> **INSTRUCCIONES DE LA TAREA**: En el texto sobre las ciudades inteligentes, pasa a una lista breve el párrafo que empieza con «En este sentido, la analista Gartner» y conserva sus datos principales.

> **EXTRACTO DEL DOCUMENTO**:
El negocio oculto tras las ciudades inteligentes


De unos años para acá y con el argumento de caminar hacia una mayor sostenibilidad y un mayor aprovechamiento de los recursos, las ciudades inteligentes (smart cities, en inglés) se han multiplicado como setas. Precisamente entre hoy y mañana se celebra en Madrid el I Congreso de Ciudades Digitales.
Se trata de urbes repletas de sensores que, gracias a la información que envían a través de las redes de telecomunicaciones, en teoría favorecen esta sostenibilidad. Íntimamente relacionada con este concepto de ciudades inteligentes, aparece otro ‘palabro’ alumbrado en las mentes del marketing: el Internet de las Cosas (IoT, por su nombre en inglés) que, en esencia, hace referencia a todos esos sensores conectados.

En este sentido, la analista Gartner prevé que en 2015 estas ciudades llegarán a reunir más de 1.100 millones de dispositivos conectados a Internet. Sólo en el caso de los hogares inteligentes la cifra podría alcanzar este año los 294,2 millones de aparatos conectados en todo el mundo.

Sin embargo, detrás de esta tendencia creciente hacia un mundo conectado, que se nos presenta como un ejercicio de sostenibilidad, encontramos que puede surgir un consumismo salvaje que, como todo el mundo sabe, es precisamente lo opuesto. En los hogares, sin ir más lejos, uno se puede llegar a preguntar para qué quiere realmente tener conectada la nevera y que ésta le indique si anda corto de leche.

> **DATOS PROPORCIONADOS**:
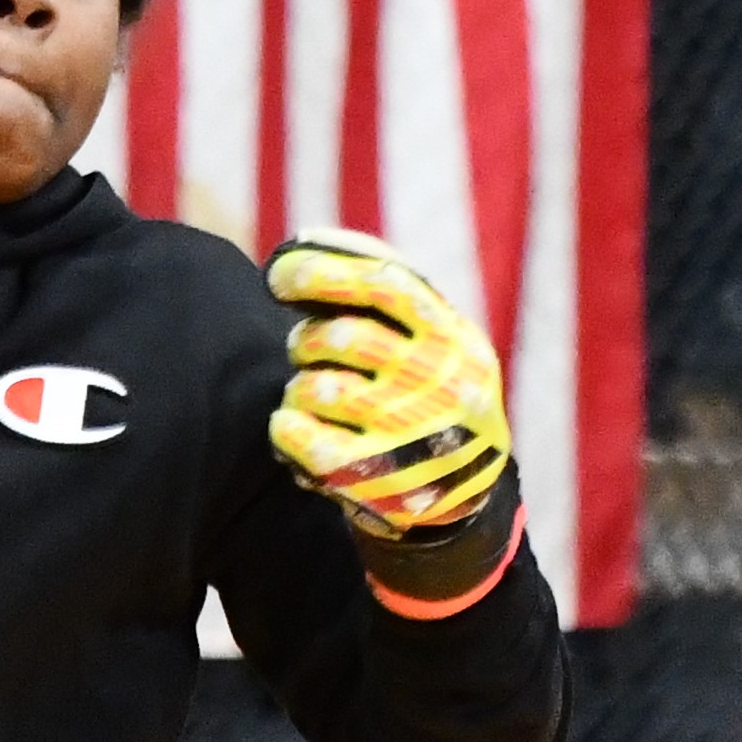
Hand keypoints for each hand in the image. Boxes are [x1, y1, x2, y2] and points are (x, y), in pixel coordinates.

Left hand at [267, 231, 513, 540]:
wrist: (463, 500)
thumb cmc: (430, 397)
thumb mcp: (437, 342)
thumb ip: (387, 295)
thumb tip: (305, 241)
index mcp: (452, 337)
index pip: (385, 284)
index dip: (324, 272)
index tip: (279, 274)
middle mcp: (436, 382)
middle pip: (340, 338)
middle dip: (308, 341)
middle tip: (309, 353)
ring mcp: (406, 432)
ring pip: (315, 388)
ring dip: (300, 388)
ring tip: (315, 397)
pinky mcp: (374, 478)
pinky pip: (299, 435)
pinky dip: (285, 427)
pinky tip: (293, 430)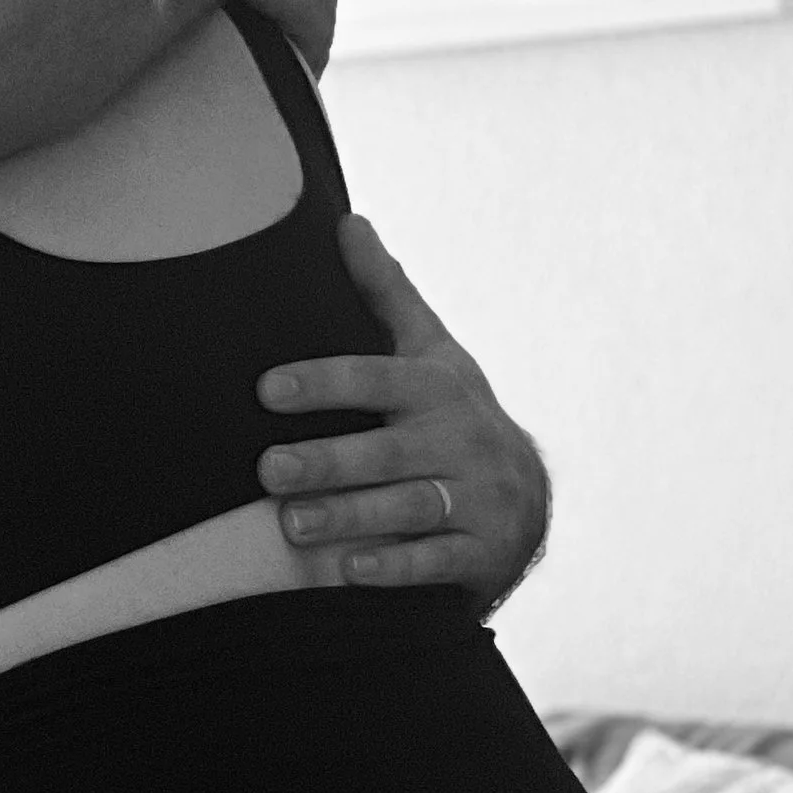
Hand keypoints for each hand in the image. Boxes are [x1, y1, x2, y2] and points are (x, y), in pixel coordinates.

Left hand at [255, 215, 550, 612]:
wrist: (525, 501)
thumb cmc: (452, 417)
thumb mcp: (430, 353)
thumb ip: (385, 294)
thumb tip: (347, 221)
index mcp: (438, 387)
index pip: (378, 378)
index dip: (324, 382)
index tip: (266, 389)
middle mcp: (464, 440)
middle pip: (392, 451)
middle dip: (330, 461)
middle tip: (268, 469)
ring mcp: (480, 499)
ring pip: (411, 508)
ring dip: (351, 516)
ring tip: (291, 524)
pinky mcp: (485, 554)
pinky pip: (438, 563)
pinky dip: (393, 567)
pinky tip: (346, 571)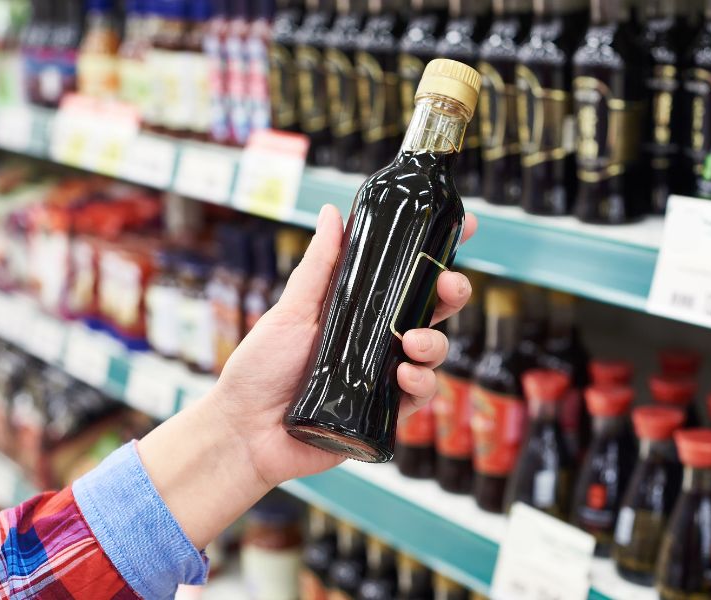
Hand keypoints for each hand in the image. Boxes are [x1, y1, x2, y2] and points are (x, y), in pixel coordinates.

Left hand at [213, 204, 477, 485]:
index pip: (406, 276)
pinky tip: (404, 378)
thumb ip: (319, 266)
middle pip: (431, 311)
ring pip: (433, 353)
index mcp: (358, 310)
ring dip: (435, 343)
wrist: (245, 431)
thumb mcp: (290, 310)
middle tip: (450, 286)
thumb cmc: (260, 368)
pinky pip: (420, 397)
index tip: (465, 226)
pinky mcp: (385, 414)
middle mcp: (376, 340)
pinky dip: (421, 385)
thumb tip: (333, 212)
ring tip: (413, 344)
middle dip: (452, 293)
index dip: (438, 254)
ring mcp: (383, 376)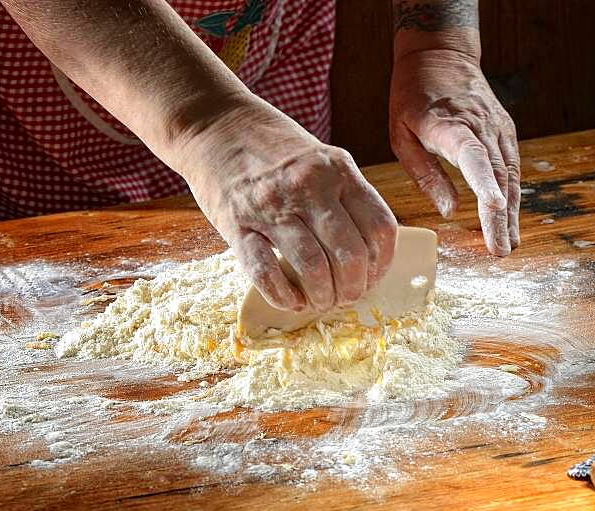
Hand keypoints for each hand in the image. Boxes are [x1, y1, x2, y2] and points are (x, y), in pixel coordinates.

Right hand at [179, 98, 397, 311]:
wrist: (214, 125)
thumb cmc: (272, 147)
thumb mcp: (320, 158)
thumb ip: (345, 195)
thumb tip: (369, 249)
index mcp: (337, 170)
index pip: (378, 227)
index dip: (381, 263)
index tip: (373, 276)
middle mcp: (308, 187)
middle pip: (349, 254)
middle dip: (353, 287)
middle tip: (346, 297)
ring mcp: (271, 207)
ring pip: (312, 267)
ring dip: (322, 296)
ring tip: (321, 301)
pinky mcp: (237, 226)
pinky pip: (265, 272)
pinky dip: (283, 295)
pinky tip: (291, 300)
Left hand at [390, 49, 519, 255]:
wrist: (441, 54)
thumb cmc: (413, 97)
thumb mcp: (402, 134)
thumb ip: (425, 173)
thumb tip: (449, 211)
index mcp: (450, 126)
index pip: (473, 156)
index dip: (485, 183)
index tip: (495, 208)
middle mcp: (481, 127)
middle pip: (497, 176)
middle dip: (500, 216)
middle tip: (500, 251)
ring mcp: (498, 129)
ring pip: (509, 176)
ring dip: (511, 213)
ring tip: (508, 245)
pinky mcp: (505, 132)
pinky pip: (511, 169)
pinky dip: (512, 197)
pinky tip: (509, 222)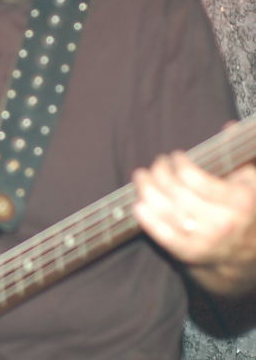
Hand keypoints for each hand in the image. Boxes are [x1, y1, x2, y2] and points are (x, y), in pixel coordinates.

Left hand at [133, 150, 255, 286]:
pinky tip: (138, 205)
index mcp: (241, 201)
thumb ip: (240, 154)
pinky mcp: (190, 254)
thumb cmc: (245, 210)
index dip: (178, 163)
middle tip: (155, 164)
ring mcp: (206, 240)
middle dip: (159, 173)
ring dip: (147, 190)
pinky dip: (147, 219)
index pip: (195, 177)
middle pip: (176, 192)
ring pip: (166, 210)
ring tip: (141, 177)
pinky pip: (163, 235)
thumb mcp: (251, 181)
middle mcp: (224, 222)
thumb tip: (228, 126)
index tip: (175, 156)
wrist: (245, 256)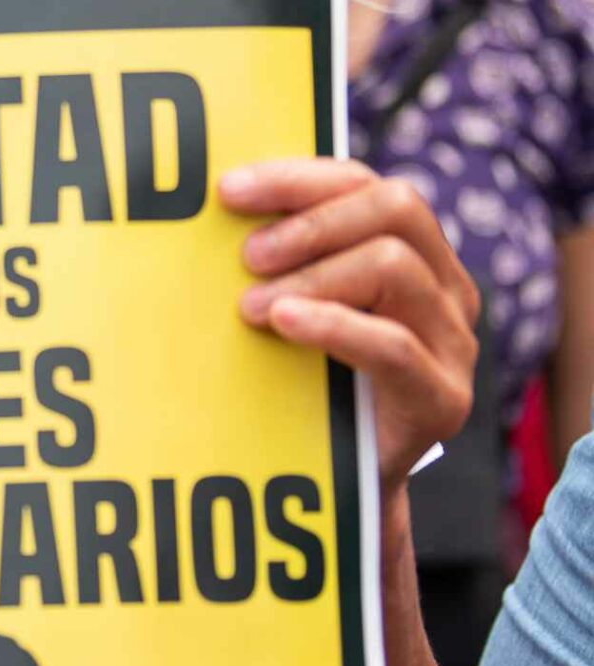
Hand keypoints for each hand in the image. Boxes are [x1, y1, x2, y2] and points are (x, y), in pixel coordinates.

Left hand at [221, 159, 478, 495]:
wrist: (338, 487)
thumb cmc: (302, 383)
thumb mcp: (292, 307)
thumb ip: (278, 259)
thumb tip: (211, 204)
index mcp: (412, 252)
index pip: (366, 183)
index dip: (298, 178)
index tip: (228, 190)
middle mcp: (446, 287)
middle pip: (396, 207)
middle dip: (311, 222)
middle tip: (246, 256)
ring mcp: (453, 342)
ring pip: (395, 267)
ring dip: (312, 277)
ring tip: (253, 306)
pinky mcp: (441, 397)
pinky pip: (392, 345)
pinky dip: (332, 325)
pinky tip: (283, 323)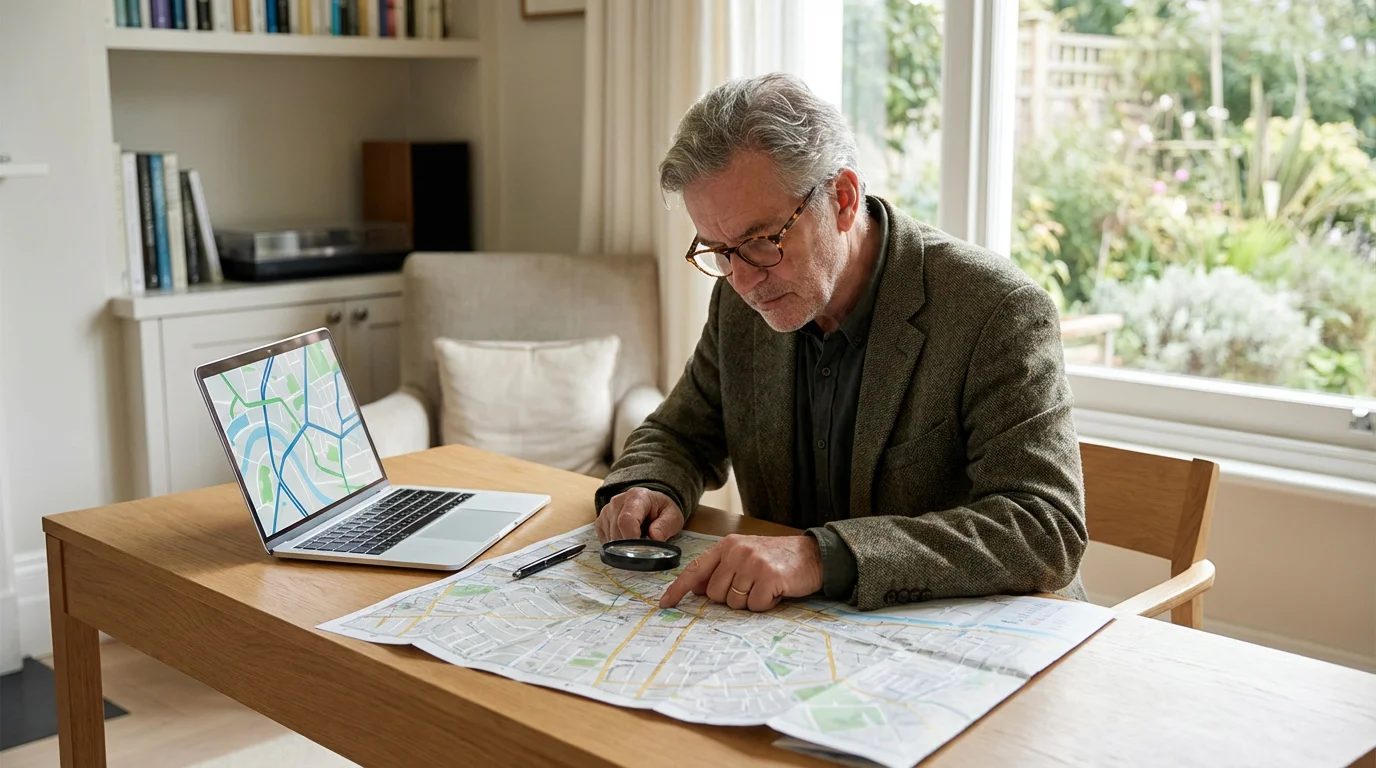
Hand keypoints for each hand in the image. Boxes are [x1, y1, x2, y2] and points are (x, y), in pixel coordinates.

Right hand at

> **RESPUESTA DEL EJERCICIO**:
- Gartner prevé que en 2015 las ciudades inteligentes reúnan más de 1.100 millones de dispositivos conectados a Internet.
- Solo en los hogares inteligentes, la cifra podría llegar este año a 294,2 millones de aparatos conectados en todo el mundo.